Jan 19, 2026

Excluded from NDIS due to age, man with MND opts for assisted dying

A Queensland man with Motor Neurone Disease has chosen to access voluntary assisted dying after being denied support through the National Disability Insurance Scheme because of his age, reigniting concerns about Australia’s two-tier approach to disability and aged care.

Tony Lewis is 71. Diagnosed with Motor Neurone Disease last year, he falls outside the eligibility criteria for the NDIS, which excludes people diagnosed after the age of 65. Instead, he must rely on the aged care system, where funding levels and response times are widely acknowledged as inadequate for fast progressing neurological conditions.

Motor Neurone Disease is terminal and degenerative. People can lose the ability to walk, speak, eat and breathe within a short period of time, often requiring intensive and continuous support. While those diagnosed earlier in life may receive extensive funding through the NDIS, older Australians with the same condition are directed to My Aged Care, where annual support is capped at a fraction of that amount.

Mr Lewis currently receives funding that covers only a small number of basic services each week. The reality of his care needs far exceeds what is funded. Most of his daily support is provided by his wife, Gill, who has a nursing background and has taken on the role of primary carer.

Despite her experience, the pressure is immense. As Mr Lewis’s condition changes, requests for reassessment can take months. During that time, his needs continue to grow. The burden of navigating the system, managing costs and filling gaps in care has become a constant source of stress for the family.

Faced with the prospect of further decline without adequate support, Mr Lewis has chosen to begin the voluntary assisted dying process. He has been clear that the decision is not driven by a lack of will to live, but by the absence of appropriate care options that would allow him to remain at home with dignity.

Disability and health advocates say his case exposes a stark inequity. People with identical diagnoses can receive vastly different levels of support based solely on age. The result is a system where access to equipment, personal care, communication technology and home modifications is determined not by medical need, but by the date on a birth certificate.

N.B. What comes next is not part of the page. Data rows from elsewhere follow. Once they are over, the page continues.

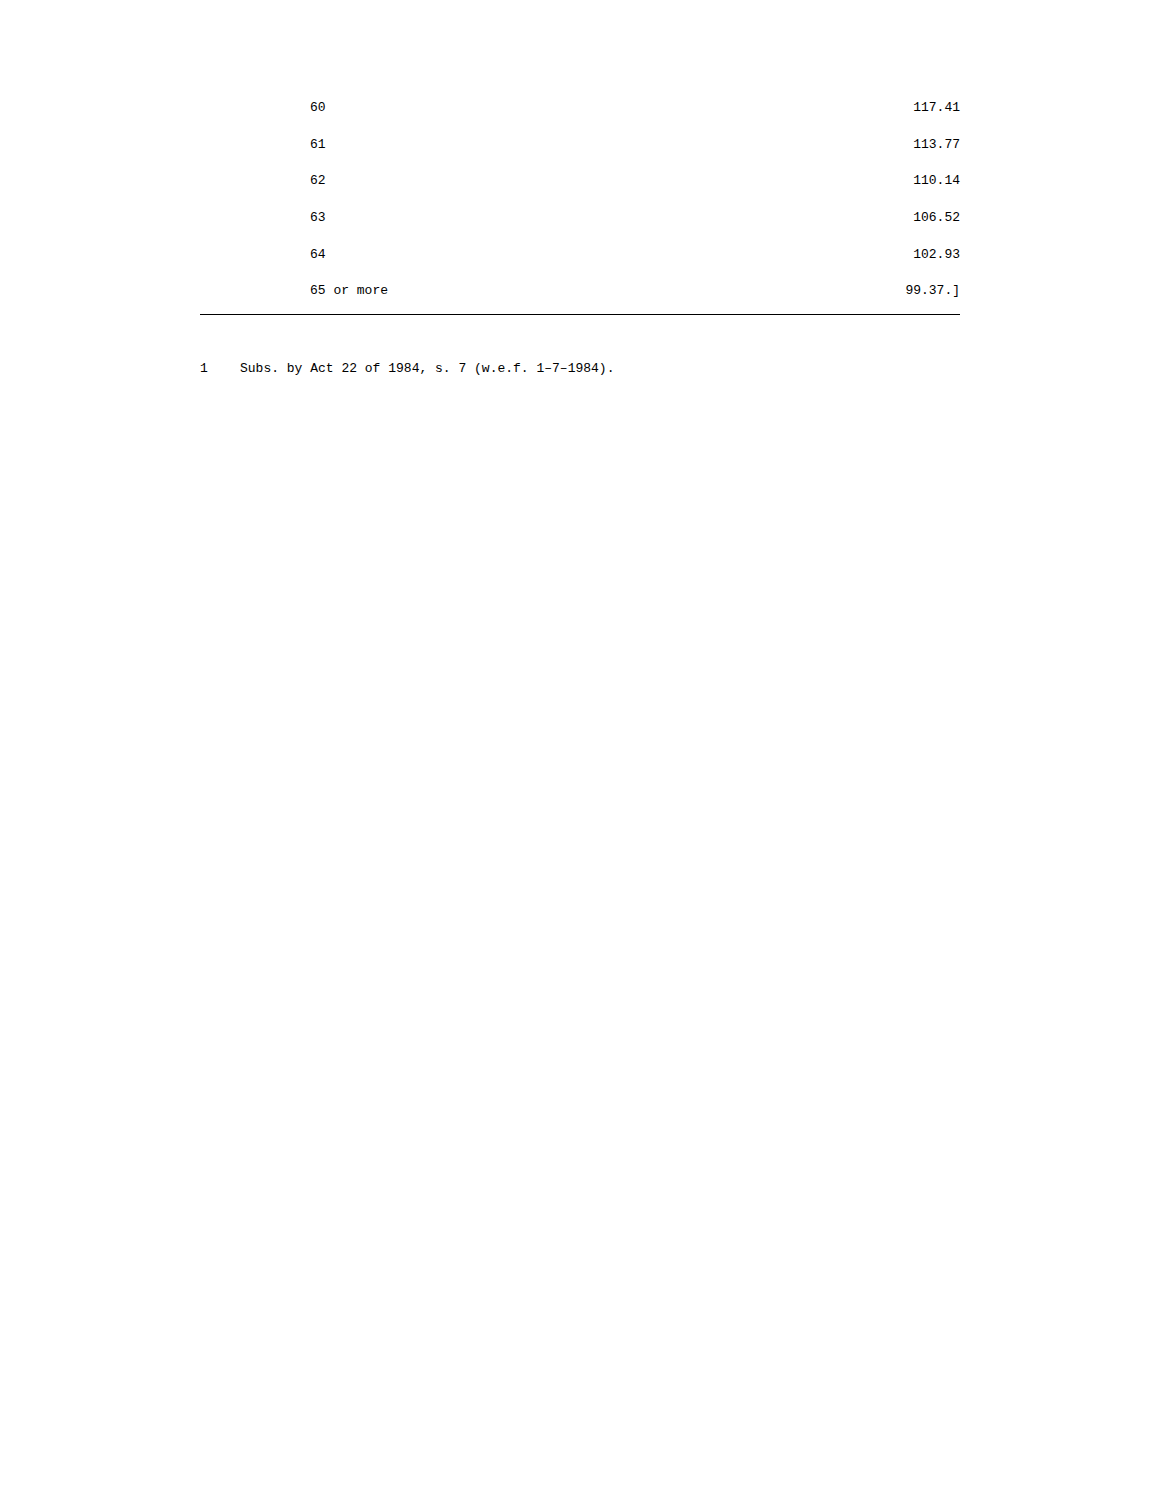| 60 | 117.41 |
| 61 | 113.77 |
| 62 | 110.14 |
| 63 | 106.52 |
| 64 | 102.93 |
| 65 or more | 99.37.] |
1 Subs. by Act 22 of 1984, s. 7 (w.e.f. 1–7–1984).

Motor Neurone Disease organisations report that many older patients rely heavily on charities to obtain essential equipment. Others are pushed into residential aged care or remain in hospital because appropriate home support cannot be arranged in time. In some cases, the lack of coordinated care contributes to unnecessary suffering and loss of autonomy.

The federal government has stated that recent aged care reforms will improve access to assistive technology and home modifications, and that urgent cases will be prioritised. However, clinicians and advocates argue that these measures still fall short for people with rapidly progressing disabilities who require immediate, intensive support.

Mr Lewis has spoken publicly not in the hope of changing his own outcome, but to highlight what he sees as a systemic failure. His decision has forced an uncomfortable question into the national conversation: when people choose to end their lives, how often is that choice shaped by policy gaps rather than personal preference?

As Australia continues to reform both disability and aged care systems, cases like this underscore the consequences of leaving people caught between them. For some, the cost of that divide is not theoretical. It is measured in exhaustion, distress and, ultimately, life itself.